2008-02-23 Thread Joel Stevenson

At 11:58 PM -0500 2/23/08, Tom Lane wrote:

Joel Stevenson [EMAIL PROTECTED] writes:

 That's strange, I would not have thought that listen/notify behavior
 would change at all.  How are you measuring this delay exactly?
 Can you put together a self-contained test case?



 Attached is a perl script that sort of simulates what's going on.


Thanks for the script.  It's not showing any particular problems here,
though.  With log_min_duration_statement = 10, the only statements that
(slightly) exceed 10ms are the select count(*) from generate_series(1,
15000) ones.


 Also of note, the iowait percentages on this quad core linux box jump
 to 30-40% while this test script is running, event though there's no
 table activity involved and the producer consumers pause for up to a
 second between iterations.


This sounds a bit like pg_listener has gotten bloated.  Try a VACUUM
VERBOSE pg_listener (as superuser) and see what it says.

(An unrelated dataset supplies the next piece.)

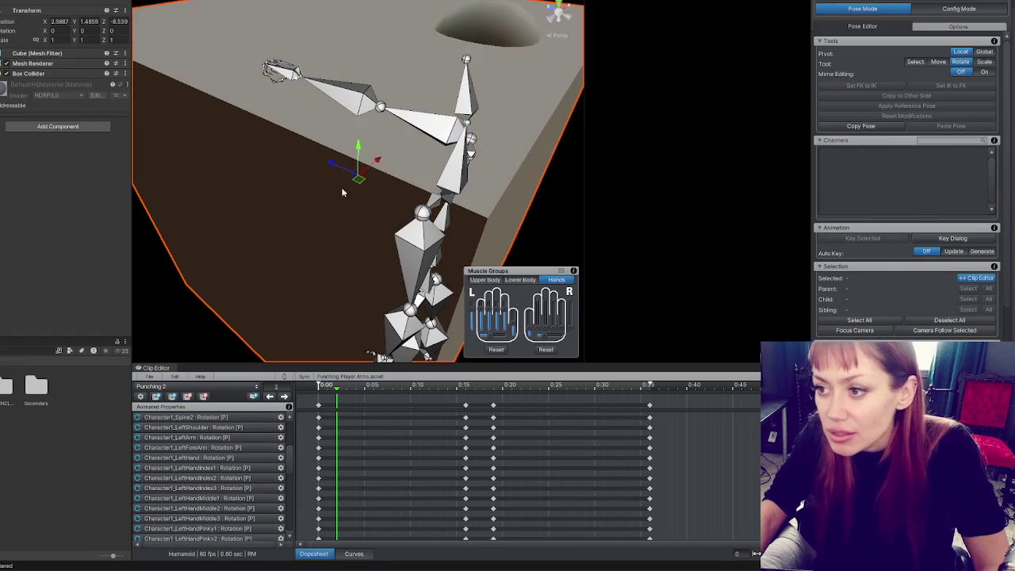
key(ctrl+z)
right_click(2, 111)
mouse_move(20, 252)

At the moment (server is inactive):

pcdb=# VACUUM VERBOSE pg_listener;
INFO:  vacuuming pg_catalog.pg_listener
INFO:  pg_listener: removed 1 row versions in 1 pages
INFO:  pg_listener: found 1 removable, 21 nonremovable row versions 
in 28 pages

DETAIL:  0 dead row versions cannot be removed yet.
There were 2319 unused item pointers.
28 pages contain useful free space.
0 pages are entirely empty.
CPU 0.00s/0.00u sec elapsed 0.00 sec.
VACUUM

running the test script and then the above command:

pcdb=# VACUUM VERBOSE pg_listener;
INFO:  vacuuming pg_catalog.pg_listener
INFO:  pg_listener: removed 693 row versions in 12 pages
INFO:  pg_listener: found 693 removable, 21 nonremovable row 
versions in 28 pages

DETAIL:  0 dead row versions cannot be removed yet.
There were 2308 unused item pointers.
28 pages contain useful free space.
0 pages are entirely empty.
CPU 0.00s/0.00u sec elapsed 0.00 sec.
VACUUM

Numerous notifications took 1000ms or so to complete in the test 
script execution between those two vacuum runs.



If that is the problem then the next question is why it got so much more
bloated than you were used to --- something wrong with vacuuming
procedures, perhaps?


I have autovacuum on and using default settings.  I have an explicit 
vacuum routine that runs nightly over the whole DB.